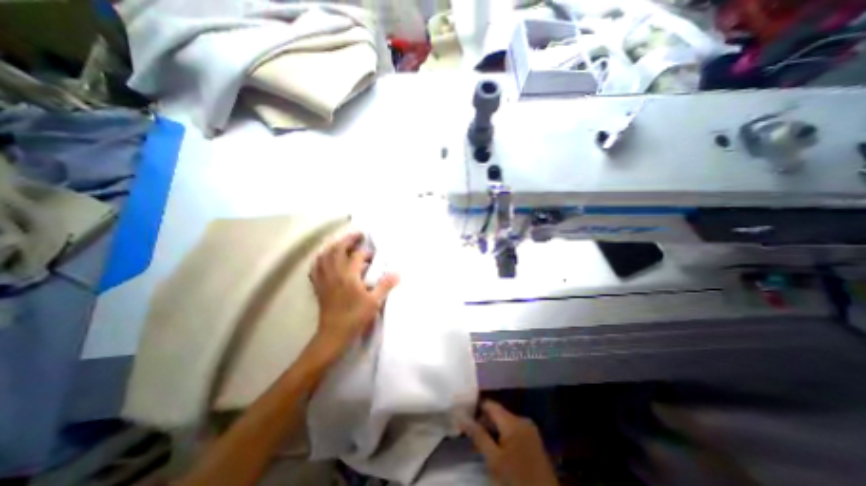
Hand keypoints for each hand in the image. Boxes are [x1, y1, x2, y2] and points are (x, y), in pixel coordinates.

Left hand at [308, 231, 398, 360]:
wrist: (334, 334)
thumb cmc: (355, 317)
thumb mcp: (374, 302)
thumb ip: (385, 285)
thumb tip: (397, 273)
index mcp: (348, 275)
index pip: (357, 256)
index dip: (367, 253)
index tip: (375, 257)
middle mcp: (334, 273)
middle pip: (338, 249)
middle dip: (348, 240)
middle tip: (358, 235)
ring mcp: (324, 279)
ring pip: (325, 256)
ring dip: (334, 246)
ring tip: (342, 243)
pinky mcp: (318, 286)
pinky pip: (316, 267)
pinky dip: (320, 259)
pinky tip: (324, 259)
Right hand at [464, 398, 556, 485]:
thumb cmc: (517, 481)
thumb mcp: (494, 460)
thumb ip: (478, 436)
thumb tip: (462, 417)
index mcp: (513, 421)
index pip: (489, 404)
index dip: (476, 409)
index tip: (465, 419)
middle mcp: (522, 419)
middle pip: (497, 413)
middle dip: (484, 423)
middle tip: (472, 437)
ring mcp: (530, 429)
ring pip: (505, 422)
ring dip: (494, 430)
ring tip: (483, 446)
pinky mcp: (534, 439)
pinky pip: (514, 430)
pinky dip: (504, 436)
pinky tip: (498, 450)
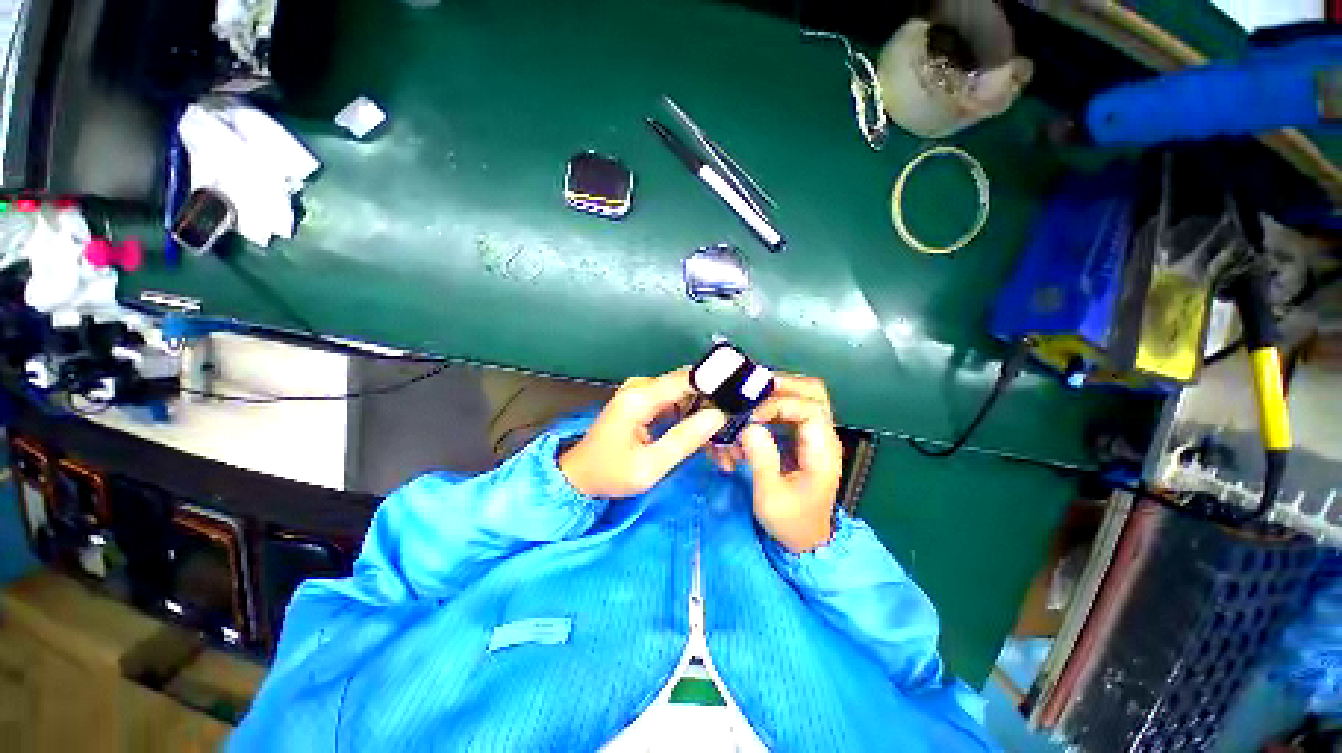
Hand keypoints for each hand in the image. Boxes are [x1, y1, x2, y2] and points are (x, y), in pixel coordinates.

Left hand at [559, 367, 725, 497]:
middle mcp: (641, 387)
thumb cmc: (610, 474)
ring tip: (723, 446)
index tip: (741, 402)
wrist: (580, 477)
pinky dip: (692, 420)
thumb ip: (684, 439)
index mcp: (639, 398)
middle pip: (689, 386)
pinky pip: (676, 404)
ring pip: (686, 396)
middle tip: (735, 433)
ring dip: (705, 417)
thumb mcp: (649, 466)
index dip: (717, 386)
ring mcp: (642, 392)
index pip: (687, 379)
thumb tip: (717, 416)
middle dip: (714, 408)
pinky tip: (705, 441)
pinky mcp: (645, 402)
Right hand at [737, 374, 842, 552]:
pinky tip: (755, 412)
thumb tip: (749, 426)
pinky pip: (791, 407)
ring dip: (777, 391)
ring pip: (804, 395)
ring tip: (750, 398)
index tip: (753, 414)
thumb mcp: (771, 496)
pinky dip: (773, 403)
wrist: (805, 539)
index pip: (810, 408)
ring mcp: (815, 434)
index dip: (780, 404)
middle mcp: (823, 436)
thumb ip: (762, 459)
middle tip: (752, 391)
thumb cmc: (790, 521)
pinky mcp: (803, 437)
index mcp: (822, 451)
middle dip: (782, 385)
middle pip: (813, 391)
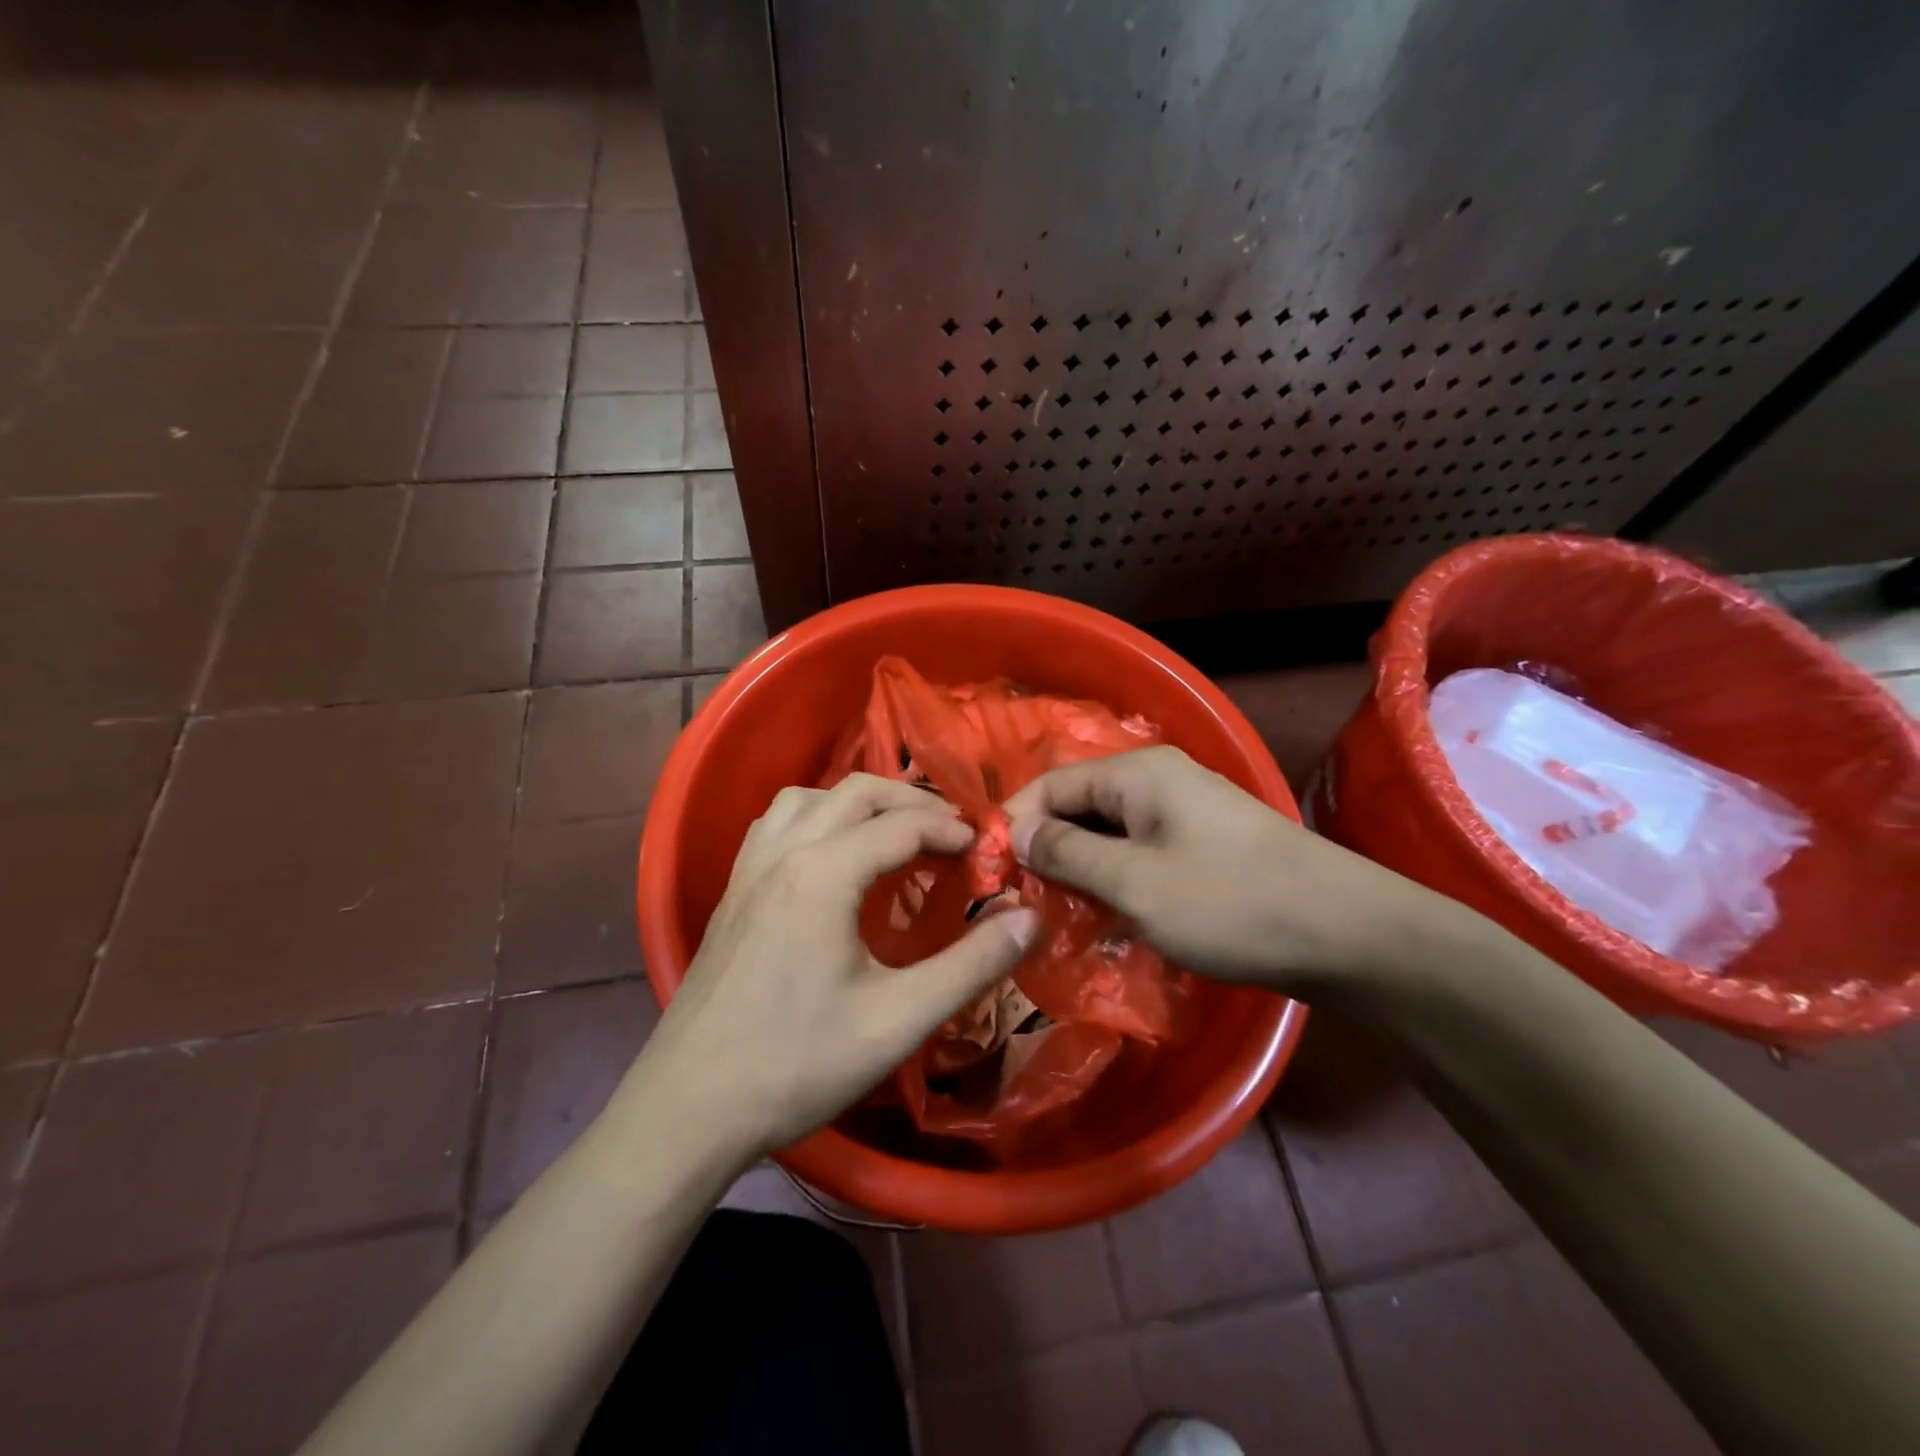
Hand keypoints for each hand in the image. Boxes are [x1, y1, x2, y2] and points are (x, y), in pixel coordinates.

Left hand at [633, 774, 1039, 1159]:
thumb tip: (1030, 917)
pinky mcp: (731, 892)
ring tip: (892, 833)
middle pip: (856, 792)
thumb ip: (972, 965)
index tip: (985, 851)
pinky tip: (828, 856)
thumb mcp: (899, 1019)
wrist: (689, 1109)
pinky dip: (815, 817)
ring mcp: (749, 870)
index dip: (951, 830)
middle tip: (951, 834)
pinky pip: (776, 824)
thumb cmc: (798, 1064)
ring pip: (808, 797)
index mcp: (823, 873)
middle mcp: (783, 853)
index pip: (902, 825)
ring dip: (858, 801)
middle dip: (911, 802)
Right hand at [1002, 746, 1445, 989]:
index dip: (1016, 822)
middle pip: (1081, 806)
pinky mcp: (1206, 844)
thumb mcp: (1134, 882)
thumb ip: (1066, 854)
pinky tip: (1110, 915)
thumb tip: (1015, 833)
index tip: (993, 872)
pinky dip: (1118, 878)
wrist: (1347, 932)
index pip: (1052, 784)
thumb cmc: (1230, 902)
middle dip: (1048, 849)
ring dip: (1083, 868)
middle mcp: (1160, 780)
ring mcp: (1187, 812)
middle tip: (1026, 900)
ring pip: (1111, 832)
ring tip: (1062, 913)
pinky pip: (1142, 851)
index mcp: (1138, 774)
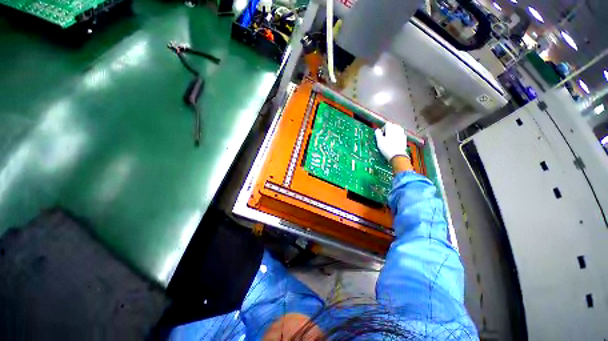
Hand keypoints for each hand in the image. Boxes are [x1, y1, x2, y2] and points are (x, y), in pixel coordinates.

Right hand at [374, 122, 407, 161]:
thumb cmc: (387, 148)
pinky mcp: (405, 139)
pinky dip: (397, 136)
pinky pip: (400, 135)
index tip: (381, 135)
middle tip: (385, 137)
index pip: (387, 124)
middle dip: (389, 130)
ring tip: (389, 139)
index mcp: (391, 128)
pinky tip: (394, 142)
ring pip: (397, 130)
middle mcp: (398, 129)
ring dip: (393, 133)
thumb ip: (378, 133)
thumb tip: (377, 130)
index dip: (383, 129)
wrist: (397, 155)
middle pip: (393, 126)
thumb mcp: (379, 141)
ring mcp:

## To do
Pictures appear in the records above. Output everything except them, exactly.

## Result
Hand keypoints for each hand in the image. Boxes are [x1, y1, x2, y2] and points are (x, y), in pixel coordinates.

Left hand at [308, 231, 398, 360]:
wrist: (334, 334)
thumb cmc: (355, 317)
thumb mcp: (374, 302)
thumb ip: (385, 285)
thumb tip: (397, 273)
index mcp: (348, 275)
index pip: (357, 256)
index dip: (367, 253)
index tip: (375, 257)
middle mcp: (334, 273)
middle pip: (338, 249)
middle dip: (348, 240)
middle tip: (358, 235)
ring mcp: (324, 279)
ring pip: (325, 256)
ring dip: (334, 246)
ring tip: (342, 243)
pinky mcp: (318, 286)
pinky pip: (316, 267)
pinky dip: (320, 259)
pinky tip: (324, 259)
Right hand at [464, 398, 556, 485]:
thumb cmc: (517, 481)
thumb mcp: (494, 460)
thumb ip: (478, 436)
thumb tip: (462, 417)
index mcp: (513, 421)
index pip: (489, 404)
index dip: (476, 409)
index tip: (465, 419)
middle mcp: (522, 419)
middle pip: (497, 413)
middle dip: (484, 423)
middle tip: (472, 437)
ring mcp: (530, 429)
ring pip: (505, 422)
ring dip: (494, 430)
ring tip: (483, 446)
pinky mcp: (534, 439)
pinky pip: (514, 430)
pinky dip: (504, 436)
pinky tip: (498, 450)
Hand keypoints for each hand in the image. Boxes are [x1, y1, x2, y2] and points are (x, y), in pixel coordinates.

Left hand at [559, 367, 725, 497]:
middle mcp: (641, 387)
thumb cmc: (610, 474)
ring tip: (723, 446)
index tip: (741, 402)
wrist: (580, 477)
pinky dip: (692, 420)
thumb ip: (684, 439)
index mcp: (639, 398)
middle pip: (689, 386)
pinky pip: (676, 404)
ring pip: (686, 396)
middle tip: (735, 433)
ring dip: (705, 417)
thumb mcp: (649, 466)
index dip: (717, 386)
ring mcp: (642, 392)
index pip: (687, 379)
thumb tip: (717, 416)
middle dip: (714, 408)
pinky tip: (705, 441)
pinky mcp: (645, 402)
Right hand at [737, 374, 842, 552]:
pinky tip: (755, 412)
thumb tip: (749, 426)
pinky pip: (791, 407)
ring dip: (777, 391)
ring pip: (804, 395)
ring tip: (750, 398)
index tip: (753, 414)
thumb mcp: (771, 496)
pinky dip: (773, 403)
wrist: (805, 539)
index pip: (810, 408)
ring mcp: (815, 434)
index dip: (780, 404)
middle mcp: (823, 436)
thumb ip: (762, 459)
middle tip: (752, 391)
thumb cmc: (790, 521)
pinky mcp: (803, 437)
index mcp: (822, 451)
middle dip: (782, 385)
middle pip: (813, 391)
Hand keypoints for each hand in the image. Boxes are [x1, y1, x2, y2] and points are (x, y), in pixel coordinates.

Left hand at [633, 774, 1039, 1159]:
thumb tip: (1030, 917)
pinky mcp: (731, 892)
ring tip: (892, 833)
middle pip: (856, 792)
thumb ip: (972, 965)
index tip: (985, 851)
pinky tip: (828, 856)
thumb mcp: (899, 1019)
wrist: (689, 1109)
pinky dip: (815, 817)
ring mcp: (749, 870)
index dip: (951, 830)
middle tip: (951, 834)
pinky pip: (776, 824)
thumb cmc: (798, 1064)
ring pip: (808, 797)
index mcp: (823, 873)
middle mcp: (783, 853)
index pip: (902, 825)
ring dip: (858, 801)
middle dip: (911, 802)
Right hand at [1002, 746, 1445, 989]:
index dip: (1016, 822)
middle pip: (1081, 806)
pinky mcp: (1206, 844)
thumb mcp: (1134, 882)
thumb ip: (1066, 854)
pinky tip: (1110, 915)
thumb tip: (1015, 833)
index tip: (993, 872)
pinky dip: (1118, 878)
wrist: (1347, 932)
index pip: (1052, 784)
thumb cmc: (1230, 902)
middle dip: (1048, 849)
ring dip: (1083, 868)
middle mcp: (1160, 780)
ring mcp: (1187, 812)
middle tip: (1026, 900)
ring pip: (1111, 832)
ring tip: (1062, 913)
pinky pip: (1142, 851)
index mcp: (1138, 774)
Hand keypoints for each hand in the image. Boxes are [x1, y1, x2, y2] and points are (x, y), in pixel coordinates.

Right hand at [374, 122, 407, 161]:
thumb cmc: (387, 148)
pinky mcp: (405, 139)
pinky dip: (397, 136)
pinky pip: (400, 135)
index tip: (381, 135)
middle tip: (385, 137)
index pip: (387, 124)
middle dip: (389, 130)
ring tip: (389, 139)
index mcp: (391, 128)
pinky tip: (394, 142)
ring pip: (397, 130)
middle mcp: (398, 129)
ring dip: (393, 133)
thumb ip: (378, 133)
thumb tip: (377, 130)
index dip: (383, 129)
wrist: (397, 155)
middle pip: (393, 126)
thumb mcp: (379, 141)
ring mcp:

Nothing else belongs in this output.